= Assigned task =
Pull out every line below that contains the word "Mahallesi".

= Information shown =
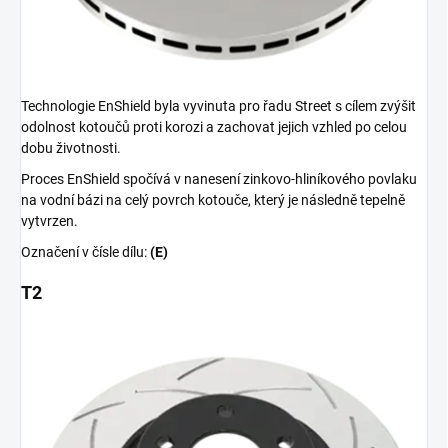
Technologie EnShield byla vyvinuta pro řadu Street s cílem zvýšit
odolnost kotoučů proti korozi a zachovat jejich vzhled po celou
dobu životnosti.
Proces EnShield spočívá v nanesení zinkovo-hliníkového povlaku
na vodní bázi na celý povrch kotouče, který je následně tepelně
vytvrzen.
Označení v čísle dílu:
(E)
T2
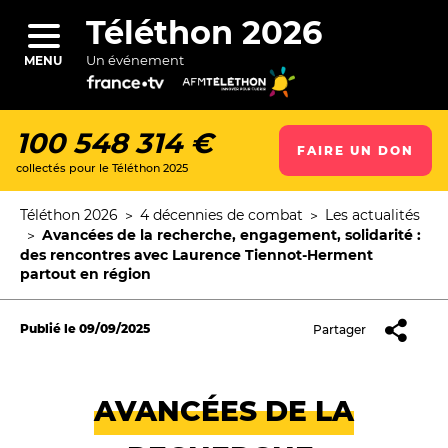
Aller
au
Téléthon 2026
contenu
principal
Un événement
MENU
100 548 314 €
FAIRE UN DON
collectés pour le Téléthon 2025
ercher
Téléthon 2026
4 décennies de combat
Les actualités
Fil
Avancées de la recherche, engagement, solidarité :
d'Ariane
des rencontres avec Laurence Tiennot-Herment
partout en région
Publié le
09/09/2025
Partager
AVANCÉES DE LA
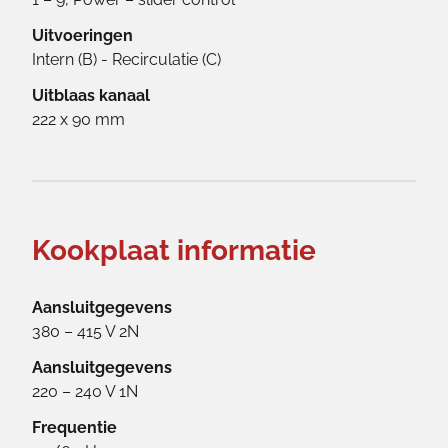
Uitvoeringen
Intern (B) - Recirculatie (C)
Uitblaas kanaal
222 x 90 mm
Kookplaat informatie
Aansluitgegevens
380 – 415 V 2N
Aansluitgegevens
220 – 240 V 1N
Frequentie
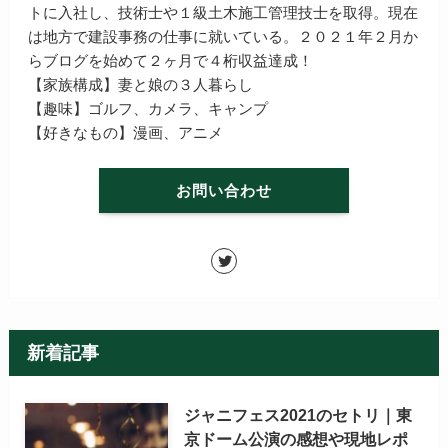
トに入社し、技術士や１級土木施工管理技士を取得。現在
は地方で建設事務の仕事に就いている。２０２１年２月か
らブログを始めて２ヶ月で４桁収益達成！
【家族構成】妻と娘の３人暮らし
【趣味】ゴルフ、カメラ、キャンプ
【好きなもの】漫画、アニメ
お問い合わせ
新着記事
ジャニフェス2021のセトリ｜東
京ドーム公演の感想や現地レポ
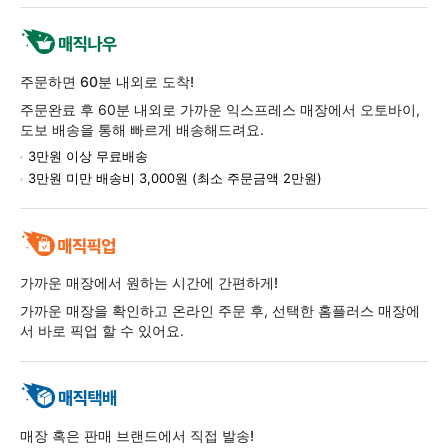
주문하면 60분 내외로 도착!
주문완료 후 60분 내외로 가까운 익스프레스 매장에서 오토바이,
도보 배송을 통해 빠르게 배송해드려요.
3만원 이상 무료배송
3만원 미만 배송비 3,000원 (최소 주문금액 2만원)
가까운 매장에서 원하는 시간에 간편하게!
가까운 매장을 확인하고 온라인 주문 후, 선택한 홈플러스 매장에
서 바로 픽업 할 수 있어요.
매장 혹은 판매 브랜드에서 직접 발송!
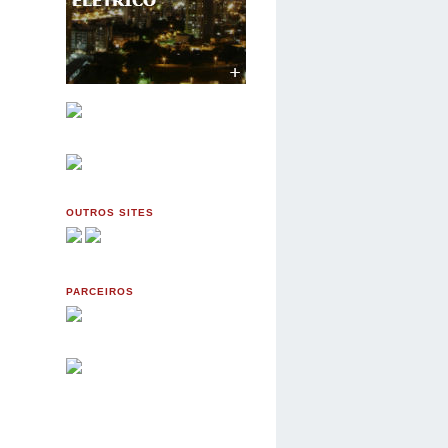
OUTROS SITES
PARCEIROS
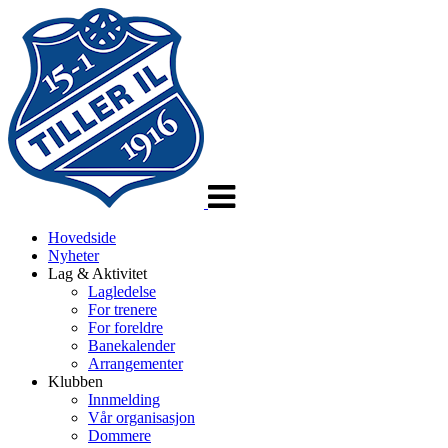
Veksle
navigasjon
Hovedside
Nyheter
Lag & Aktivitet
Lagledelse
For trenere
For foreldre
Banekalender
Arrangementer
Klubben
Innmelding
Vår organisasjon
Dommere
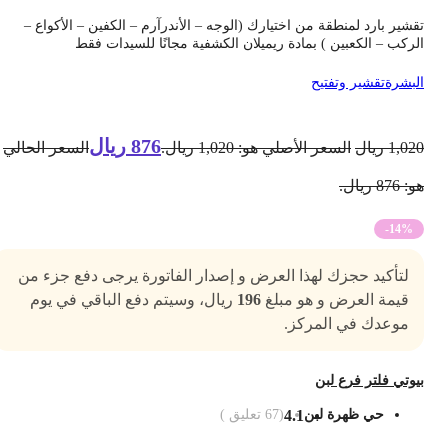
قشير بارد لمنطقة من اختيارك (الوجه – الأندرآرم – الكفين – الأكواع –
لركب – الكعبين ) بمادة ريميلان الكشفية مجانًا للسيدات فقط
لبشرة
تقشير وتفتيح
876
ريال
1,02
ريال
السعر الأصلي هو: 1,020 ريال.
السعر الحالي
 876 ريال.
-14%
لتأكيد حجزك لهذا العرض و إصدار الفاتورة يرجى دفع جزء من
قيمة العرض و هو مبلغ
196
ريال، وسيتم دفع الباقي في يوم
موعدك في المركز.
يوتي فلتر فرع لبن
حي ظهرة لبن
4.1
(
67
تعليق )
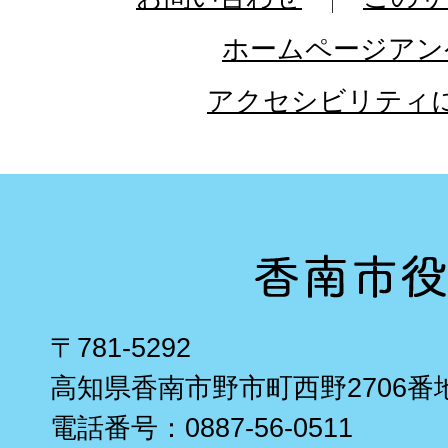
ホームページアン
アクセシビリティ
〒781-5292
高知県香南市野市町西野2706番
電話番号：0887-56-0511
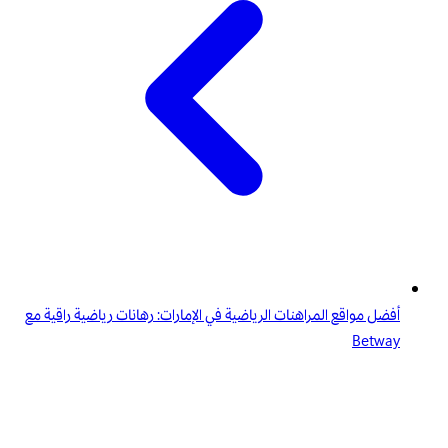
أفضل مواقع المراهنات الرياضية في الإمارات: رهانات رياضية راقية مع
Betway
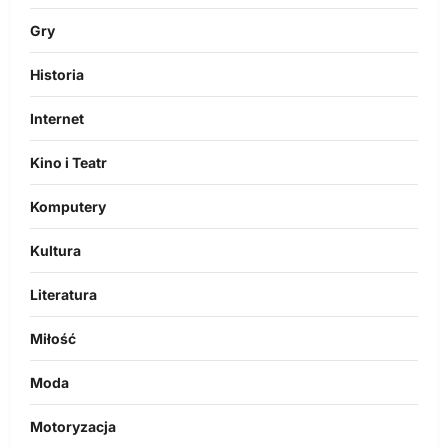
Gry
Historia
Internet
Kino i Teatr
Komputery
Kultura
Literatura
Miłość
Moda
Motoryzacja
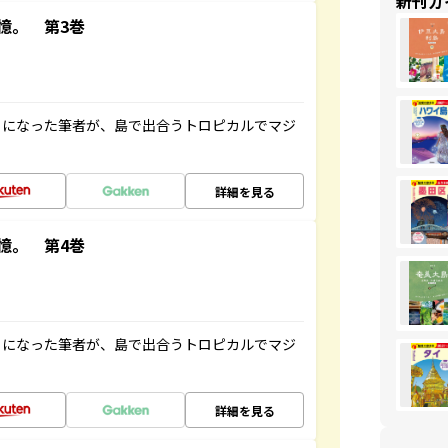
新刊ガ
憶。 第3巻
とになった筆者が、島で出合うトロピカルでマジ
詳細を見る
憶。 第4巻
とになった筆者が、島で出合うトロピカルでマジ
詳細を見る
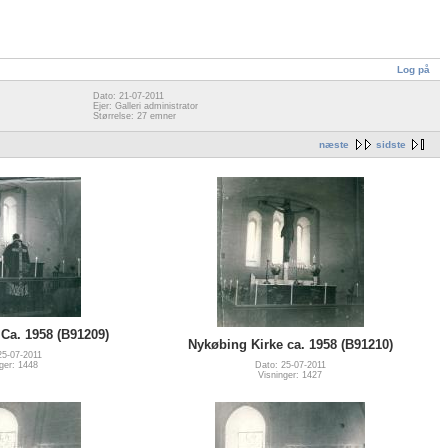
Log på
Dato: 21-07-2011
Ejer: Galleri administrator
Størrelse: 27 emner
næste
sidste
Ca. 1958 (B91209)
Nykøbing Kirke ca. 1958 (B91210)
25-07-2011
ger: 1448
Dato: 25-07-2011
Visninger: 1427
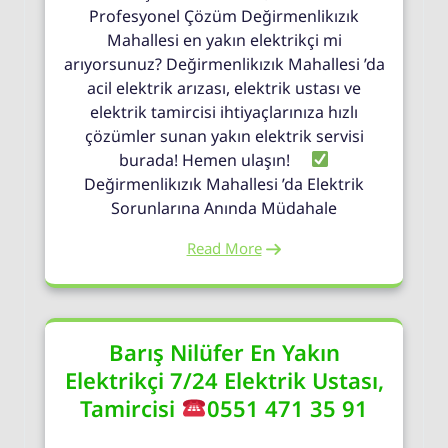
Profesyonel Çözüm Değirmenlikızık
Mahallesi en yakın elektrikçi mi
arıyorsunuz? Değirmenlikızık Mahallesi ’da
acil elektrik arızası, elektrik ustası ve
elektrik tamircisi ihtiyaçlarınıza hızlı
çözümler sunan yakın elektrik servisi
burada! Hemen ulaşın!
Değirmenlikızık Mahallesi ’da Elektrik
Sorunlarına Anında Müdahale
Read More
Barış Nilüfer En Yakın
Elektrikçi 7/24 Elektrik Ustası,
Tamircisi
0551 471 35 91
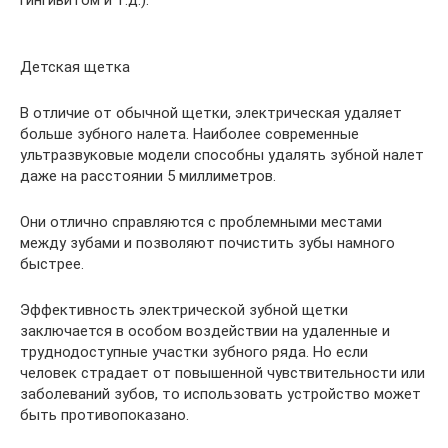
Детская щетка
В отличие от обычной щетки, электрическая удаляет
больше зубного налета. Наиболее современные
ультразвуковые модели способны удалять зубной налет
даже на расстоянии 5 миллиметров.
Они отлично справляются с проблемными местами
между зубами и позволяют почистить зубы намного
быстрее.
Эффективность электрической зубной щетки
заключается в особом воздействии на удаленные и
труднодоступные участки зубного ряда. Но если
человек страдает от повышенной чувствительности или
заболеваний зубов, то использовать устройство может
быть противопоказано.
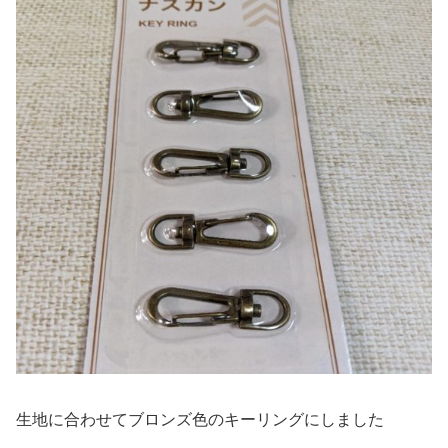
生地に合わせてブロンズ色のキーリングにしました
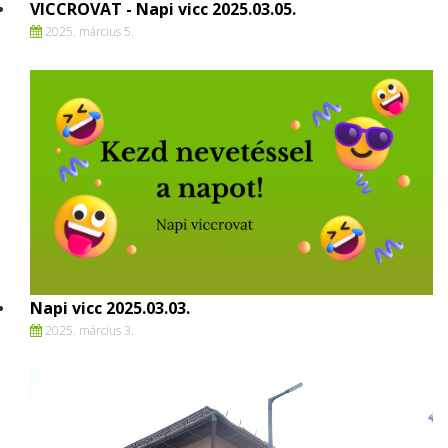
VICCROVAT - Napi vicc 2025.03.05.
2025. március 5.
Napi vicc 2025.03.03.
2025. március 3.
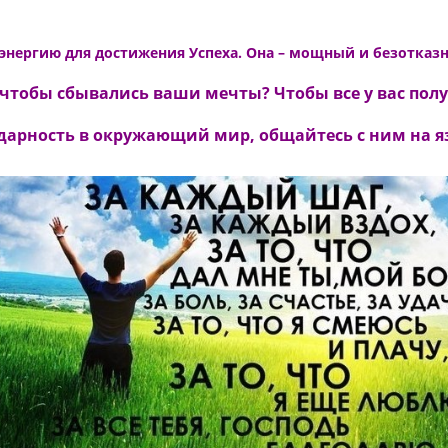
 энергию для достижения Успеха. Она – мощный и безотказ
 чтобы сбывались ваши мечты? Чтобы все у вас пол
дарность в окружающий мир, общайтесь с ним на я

= Output for this task =
Mahallesi en yakın elektrikçi mi
arıyorsunuz? Değirmenlikızık Mahallesi ’da
Değirmenlikızık Mahallesi ’da Elektrik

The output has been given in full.